▶ [TRY IT]
Retyping the entries exactly is all that is required.

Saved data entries
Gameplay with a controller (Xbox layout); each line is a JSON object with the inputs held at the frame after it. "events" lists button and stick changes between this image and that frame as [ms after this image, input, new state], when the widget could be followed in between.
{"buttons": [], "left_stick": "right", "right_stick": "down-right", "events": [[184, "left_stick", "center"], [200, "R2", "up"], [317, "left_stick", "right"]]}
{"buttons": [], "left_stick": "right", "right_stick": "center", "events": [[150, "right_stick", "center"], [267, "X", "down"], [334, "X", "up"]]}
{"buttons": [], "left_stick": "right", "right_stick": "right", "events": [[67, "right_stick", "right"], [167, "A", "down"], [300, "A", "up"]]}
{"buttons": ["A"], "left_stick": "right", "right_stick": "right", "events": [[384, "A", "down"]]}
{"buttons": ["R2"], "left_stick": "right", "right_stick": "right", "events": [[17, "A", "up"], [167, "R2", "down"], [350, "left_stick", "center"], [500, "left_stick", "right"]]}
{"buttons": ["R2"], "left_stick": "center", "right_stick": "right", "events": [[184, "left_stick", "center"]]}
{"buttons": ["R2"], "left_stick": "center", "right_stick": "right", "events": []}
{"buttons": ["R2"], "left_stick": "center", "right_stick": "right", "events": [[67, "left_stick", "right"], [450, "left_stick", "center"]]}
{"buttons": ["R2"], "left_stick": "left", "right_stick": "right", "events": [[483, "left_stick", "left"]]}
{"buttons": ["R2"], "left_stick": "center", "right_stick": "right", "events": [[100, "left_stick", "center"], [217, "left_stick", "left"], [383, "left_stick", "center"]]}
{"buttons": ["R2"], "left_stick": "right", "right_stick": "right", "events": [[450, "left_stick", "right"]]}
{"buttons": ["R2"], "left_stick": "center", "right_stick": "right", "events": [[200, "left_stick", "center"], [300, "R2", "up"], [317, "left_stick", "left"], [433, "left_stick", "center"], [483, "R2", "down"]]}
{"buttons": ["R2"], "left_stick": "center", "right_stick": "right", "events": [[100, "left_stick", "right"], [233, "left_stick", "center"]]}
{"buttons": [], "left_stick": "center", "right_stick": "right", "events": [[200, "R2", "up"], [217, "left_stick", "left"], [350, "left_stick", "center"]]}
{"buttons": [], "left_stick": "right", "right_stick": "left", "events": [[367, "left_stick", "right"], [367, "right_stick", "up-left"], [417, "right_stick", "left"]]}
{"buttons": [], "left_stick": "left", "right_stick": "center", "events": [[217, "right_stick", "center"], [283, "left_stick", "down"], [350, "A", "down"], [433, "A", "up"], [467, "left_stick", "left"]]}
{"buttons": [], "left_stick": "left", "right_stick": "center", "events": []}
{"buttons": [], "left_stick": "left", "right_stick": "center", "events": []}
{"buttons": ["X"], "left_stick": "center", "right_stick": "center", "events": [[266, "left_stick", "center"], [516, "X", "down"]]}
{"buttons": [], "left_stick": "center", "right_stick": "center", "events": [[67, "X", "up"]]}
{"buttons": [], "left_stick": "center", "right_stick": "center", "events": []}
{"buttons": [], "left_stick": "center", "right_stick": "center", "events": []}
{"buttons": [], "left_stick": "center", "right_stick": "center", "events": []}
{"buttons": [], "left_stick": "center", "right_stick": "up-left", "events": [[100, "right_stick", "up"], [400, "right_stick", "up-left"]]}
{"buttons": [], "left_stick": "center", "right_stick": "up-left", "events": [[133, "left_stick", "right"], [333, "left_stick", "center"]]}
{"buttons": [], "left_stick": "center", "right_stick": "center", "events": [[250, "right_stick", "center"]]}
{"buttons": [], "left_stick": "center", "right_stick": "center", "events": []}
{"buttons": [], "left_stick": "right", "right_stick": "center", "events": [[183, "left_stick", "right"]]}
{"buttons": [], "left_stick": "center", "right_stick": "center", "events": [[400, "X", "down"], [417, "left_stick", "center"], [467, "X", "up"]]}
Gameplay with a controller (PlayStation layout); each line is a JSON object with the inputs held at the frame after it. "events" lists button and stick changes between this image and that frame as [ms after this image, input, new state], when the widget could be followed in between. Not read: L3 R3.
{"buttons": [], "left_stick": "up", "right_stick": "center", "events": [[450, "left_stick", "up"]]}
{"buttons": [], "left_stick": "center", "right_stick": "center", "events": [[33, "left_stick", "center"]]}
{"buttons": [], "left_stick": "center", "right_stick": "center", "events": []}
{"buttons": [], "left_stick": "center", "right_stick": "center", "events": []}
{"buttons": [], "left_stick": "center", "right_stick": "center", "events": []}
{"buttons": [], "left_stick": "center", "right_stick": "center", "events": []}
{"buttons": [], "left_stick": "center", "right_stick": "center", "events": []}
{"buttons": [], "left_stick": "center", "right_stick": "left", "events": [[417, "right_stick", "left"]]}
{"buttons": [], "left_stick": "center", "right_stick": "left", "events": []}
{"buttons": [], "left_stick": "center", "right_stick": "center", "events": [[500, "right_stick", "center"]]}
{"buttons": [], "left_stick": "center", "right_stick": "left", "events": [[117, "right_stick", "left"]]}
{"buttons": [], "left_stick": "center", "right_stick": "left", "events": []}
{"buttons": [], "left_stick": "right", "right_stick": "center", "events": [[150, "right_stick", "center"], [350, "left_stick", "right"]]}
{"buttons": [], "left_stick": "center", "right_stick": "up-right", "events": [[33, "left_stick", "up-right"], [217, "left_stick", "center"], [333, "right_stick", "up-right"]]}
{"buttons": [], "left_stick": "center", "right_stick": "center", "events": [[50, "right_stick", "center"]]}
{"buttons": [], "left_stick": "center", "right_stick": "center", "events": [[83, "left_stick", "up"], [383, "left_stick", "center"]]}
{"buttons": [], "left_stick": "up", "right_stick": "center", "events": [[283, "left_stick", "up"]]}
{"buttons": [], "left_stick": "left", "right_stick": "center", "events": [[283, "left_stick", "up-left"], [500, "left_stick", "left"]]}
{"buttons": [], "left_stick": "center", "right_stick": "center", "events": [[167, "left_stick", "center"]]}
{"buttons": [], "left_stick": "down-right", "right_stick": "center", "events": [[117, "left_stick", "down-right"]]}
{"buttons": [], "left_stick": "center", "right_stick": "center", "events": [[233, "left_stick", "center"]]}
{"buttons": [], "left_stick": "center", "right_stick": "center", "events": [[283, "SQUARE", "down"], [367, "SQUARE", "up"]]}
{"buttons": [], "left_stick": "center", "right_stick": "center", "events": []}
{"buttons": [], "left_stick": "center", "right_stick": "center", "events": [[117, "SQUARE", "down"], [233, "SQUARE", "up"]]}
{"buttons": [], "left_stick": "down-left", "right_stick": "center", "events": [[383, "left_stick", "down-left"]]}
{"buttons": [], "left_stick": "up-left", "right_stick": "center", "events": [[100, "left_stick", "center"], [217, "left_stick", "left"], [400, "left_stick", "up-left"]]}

▶ [COMPLETED TASK]
Gameplay with a controller (Xbox layout); each line is a JSON object with the inputs held at the frame after it. "events" lists button and stick changes between this image and that frame as [ms after this image, input, new state], when the widget could be followed in between.
{"buttons": [], "left_stick": "right", "right_stick": "down-right", "events": [[184, "left_stick", "center"], [200, "R2", "up"], [317, "left_stick", "right"]]}
{"buttons": [], "left_stick": "right", "right_stick": "center", "events": [[150, "right_stick", "center"], [267, "X", "down"], [334, "X", "up"]]}
{"buttons": [], "left_stick": "right", "right_stick": "right", "events": [[67, "right_stick", "right"], [167, "A", "down"], [300, "A", "up"]]}
{"buttons": ["A"], "left_stick": "right", "right_stick": "right", "events": [[384, "A", "down"]]}
{"buttons": ["R2"], "left_stick": "right", "right_stick": "right", "events": [[17, "A", "up"], [167, "R2", "down"], [350, "left_stick", "center"], [500, "left_stick", "right"]]}
{"buttons": ["R2"], "left_stick": "center", "right_stick": "right", "events": [[184, "left_stick", "center"]]}
{"buttons": ["R2"], "left_stick": "center", "right_stick": "right", "events": []}
{"buttons": ["R2"], "left_stick": "center", "right_stick": "right", "events": [[67, "left_stick", "right"], [450, "left_stick", "center"]]}
{"buttons": ["R2"], "left_stick": "left", "right_stick": "right", "events": [[483, "left_stick", "left"]]}
{"buttons": ["R2"], "left_stick": "center", "right_stick": "right", "events": [[100, "left_stick", "center"], [217, "left_stick", "left"], [383, "left_stick", "center"]]}
{"buttons": ["R2"], "left_stick": "right", "right_stick": "right", "events": [[450, "left_stick", "right"]]}
{"buttons": ["R2"], "left_stick": "center", "right_stick": "right", "events": [[200, "left_stick", "center"], [300, "R2", "up"], [317, "left_stick", "left"], [433, "left_stick", "center"], [483, "R2", "down"]]}
{"buttons": ["R2"], "left_stick": "center", "right_stick": "right", "events": [[100, "left_stick", "right"], [233, "left_stick", "center"]]}
{"buttons": [], "left_stick": "center", "right_stick": "right", "events": [[200, "R2", "up"], [217, "left_stick", "left"], [350, "left_stick", "center"]]}
{"buttons": [], "left_stick": "right", "right_stick": "left", "events": [[367, "left_stick", "right"], [367, "right_stick", "up-left"], [417, "right_stick", "left"]]}
{"buttons": [], "left_stick": "left", "right_stick": "center", "events": [[217, "right_stick", "center"], [283, "left_stick", "down"], [350, "A", "down"], [433, "A", "up"], [467, "left_stick", "left"]]}
{"buttons": [], "left_stick": "left", "right_stick": "center", "events": []}
{"buttons": [], "left_stick": "left", "right_stick": "center", "events": []}
{"buttons": ["X"], "left_stick": "center", "right_stick": "center", "events": [[266, "left_stick", "center"], [516, "X", "down"]]}
{"buttons": [], "left_stick": "center", "right_stick": "center", "events": [[67, "X", "up"]]}
{"buttons": [], "left_stick": "center", "right_stick": "center", "events": []}
{"buttons": [], "left_stick": "center", "right_stick": "center", "events": []}
{"buttons": [], "left_stick": "center", "right_stick": "center", "events": []}
{"buttons": [], "left_stick": "center", "right_stick": "up-left", "events": [[100, "right_stick", "up"], [400, "right_stick", "up-left"]]}
{"buttons": [], "left_stick": "center", "right_stick": "up-left", "events": [[133, "left_stick", "right"], [333, "left_stick", "center"]]}
{"buttons": [], "left_stick": "center", "right_stick": "center", "events": [[250, "right_stick", "center"]]}
{"buttons": [], "left_stick": "center", "right_stick": "center", "events": []}
{"buttons": [], "left_stick": "right", "right_stick": "center", "events": [[183, "left_stick", "right"]]}
{"buttons": [], "left_stick": "center", "right_stick": "center", "events": [[400, "X", "down"], [417, "left_stick", "center"], [467, "X", "up"]]}
Gameplay with a controller (PlayStation layout); each line is a JSON object with the inputs held at the frame after it. "events" lists button and stick changes between this image and that frame as [ms after this image, input, new state], when the widget could be followed in between. Not read: L3 R3.
{"buttons": [], "left_stick": "up", "right_stick": "center", "events": [[450, "left_stick", "up"]]}
{"buttons": [], "left_stick": "center", "right_stick": "center", "events": [[33, "left_stick", "center"]]}
{"buttons": [], "left_stick": "center", "right_stick": "center", "events": []}
{"buttons": [], "left_stick": "center", "right_stick": "center", "events": []}
{"buttons": [], "left_stick": "center", "right_stick": "center", "events": []}
{"buttons": [], "left_stick": "center", "right_stick": "center", "events": []}
{"buttons": [], "left_stick": "center", "right_stick": "center", "events": []}
{"buttons": [], "left_stick": "center", "right_stick": "left", "events": [[417, "right_stick", "left"]]}
{"buttons": [], "left_stick": "center", "right_stick": "left", "events": []}
{"buttons": [], "left_stick": "center", "right_stick": "center", "events": [[500, "right_stick", "center"]]}
{"buttons": [], "left_stick": "center", "right_stick": "left", "events": [[117, "right_stick", "left"]]}
{"buttons": [], "left_stick": "center", "right_stick": "left", "events": []}
{"buttons": [], "left_stick": "right", "right_stick": "center", "events": [[150, "right_stick", "center"], [350, "left_stick", "right"]]}
{"buttons": [], "left_stick": "center", "right_stick": "up-right", "events": [[33, "left_stick", "up-right"], [217, "left_stick", "center"], [333, "right_stick", "up-right"]]}
{"buttons": [], "left_stick": "center", "right_stick": "center", "events": [[50, "right_stick", "center"]]}
{"buttons": [], "left_stick": "center", "right_stick": "center", "events": [[83, "left_stick", "up"], [383, "left_stick", "center"]]}
{"buttons": [], "left_stick": "up", "right_stick": "center", "events": [[283, "left_stick", "up"]]}
{"buttons": [], "left_stick": "left", "right_stick": "center", "events": [[283, "left_stick", "up-left"], [500, "left_stick", "left"]]}
{"buttons": [], "left_stick": "center", "right_stick": "center", "events": [[167, "left_stick", "center"]]}
{"buttons": [], "left_stick": "down-right", "right_stick": "center", "events": [[117, "left_stick", "down-right"]]}
{"buttons": [], "left_stick": "center", "right_stick": "center", "events": [[233, "left_stick", "center"]]}
{"buttons": [], "left_stick": "center", "right_stick": "center", "events": [[283, "SQUARE", "down"], [367, "SQUARE", "up"]]}
{"buttons": [], "left_stick": "center", "right_stick": "center", "events": []}
{"buttons": [], "left_stick": "center", "right_stick": "center", "events": [[117, "SQUARE", "down"], [233, "SQUARE", "up"]]}
{"buttons": [], "left_stick": "down-left", "right_stick": "center", "events": [[383, "left_stick", "down-left"]]}
{"buttons": [], "left_stick": "up-left", "right_stick": "center", "events": [[100, "left_stick", "center"], [217, "left_stick", "left"], [400, "left_stick", "up-left"]]}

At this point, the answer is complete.